Oh hello. It’s been a while.
I have been all over the place (mentally, not physically, I can barely walk a block never mind actually travel anywhere). This pregnancy has been SO different then my first. I’m bigger, sorer (not a word), tireder (again not a word), and my brain just hasn’t been fully functioning (prego brain for the win). I come up with a thought to write about but then it just disappears once I go to actually put pen to paper (fingers to keyboard). And then once the thought disappears, my brain shuts down and you can most likely find me laying down and falling asleep. Add in hourly nausea the first few months, aches and pains the next few months, and now peeing every hour because this kid is a kicker/puncher/stretch Armstrong wannabe and that’s pretty much how this pregnancy has been going.
But…I wouldn’t change it for anything. We have been so lucky to have this little guy growing as he should and looking great. Not a whole lot longer now, and I can’t believe it’s gone by as fast as it has. (Now I’ve probably jinxed it and these last couple months will drag, ugh!)

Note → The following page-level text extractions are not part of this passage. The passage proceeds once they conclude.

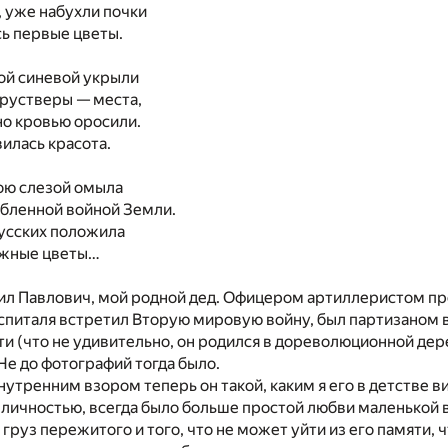
 уже набухли почки
ь первые цветы.
ой синевой укрыли
брустверы — места,
но кровью оросили.
вилась красота.
ою слезой омыла
ыбленной войной Земли.
русских положила
ежные цветы…
ил Павлович, мой родной дед. Офицером артиллеристом п
питаля встретил Вторую мировую войну, был партизаном в
ти (что не удивительно, он родился в дореволюционной дере
 Не до фотографий тогда было.
утренним взором теперь он такой, каким я его в детстве в
личностью, всегда было больше простой любви маленькой в
 груз пережитого и того, что не может уйти из его памяти, 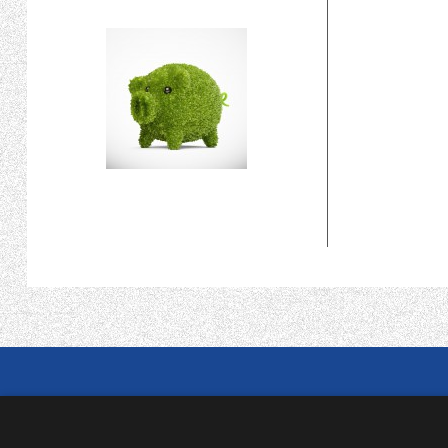
NABÍDKA ZDARMA
ZAMĚŘENÍ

Speaking of the next couple months, I’d like to just vent for a bit. While we are for sure the lucky ones who still have our house, we unfortunately are part of the large group in our area that are unlucky and have lost our gas due to the explosions in the Merrimack Valley last month. No heat, hot water, stove, or dryer. Now again, how lucky are we that we have a roof over our head, electricity to watch tv, cook (in our microwave, crock pot, and toaster), keep food in our fridge, and lights to turn on. I can’t say there aren’t others much worse off then we are right now, I do want to put that out there.
This whole situation, however, has got me thinking about a couple things. The usuals like “what if the baby comes while our gas is still out? What if the pipes freeze? etc, etc. But there is one big “what if” question that I really shouldn’t be thinking about right now but it’s me and it’s how my brain works, so it’s always going to be a question in my mind.
Here it is: how would we be dealing with this if Quinlan was still here?
To answer: I have no idea, we would have just done it. At least we have electricity so he would have had his ventilator, feeding tube set up, oxygen, and suction machine. That’s a plus. But for a child who had no control over his body temperature do to his diagnosis, staying in a house with no heat would have been a huge obstacle for us. Sure we always had heating blankets around, but it scares me to think what we would have done on the 40 degree nights. He would have gotten colder then normal, his body temperature could easily have gone down to 94/95 degrees (which had happened a few times), his heart rate would then dive down and it would have not been a fun experience for anyone.
I will say we have had the option of staying in a hotel, which we have been doing. However, the hotel is about 25 miles away, so for Bear and I it’s not the worst thing in the world for a hot shower and heat every day. But with Quinlan, we had nurses come take care of him while we went to work every day, would they have made the commute for us? If not, that’s more time off for me and Bear. Maybe lost wages. Who knows. Another obstacle.
I know many of you are probably saying “Why are you even thinking about this?” And really, I admit that I shouldn’t be. But being a mom of a special needs child, I don’t think the thoughts ever go away. The “what if’s” are always there. There are parents going through very similar situations right now, being displaced from their homes with medically fragile kids and what do they do? They do it, they make it work, but it’s a lot. Tragedies are happening all over. All I can do is think about those parents whose houses has been flooded or destroyed by a hurricane. Did they grab all of their child’s meds? Did they get out in time before their ventilators or oxygen machines floated away? There are so many questions they need to answer for themselves, I can’t help but think the questions for them as well. I don’t think there will ever be a situation where I don’t think about Quinlan and what would we have done.
For now, my brain is still hard wired to think like a special needs parent. I can only hope that I can retrain my brain to think otherwise in the future.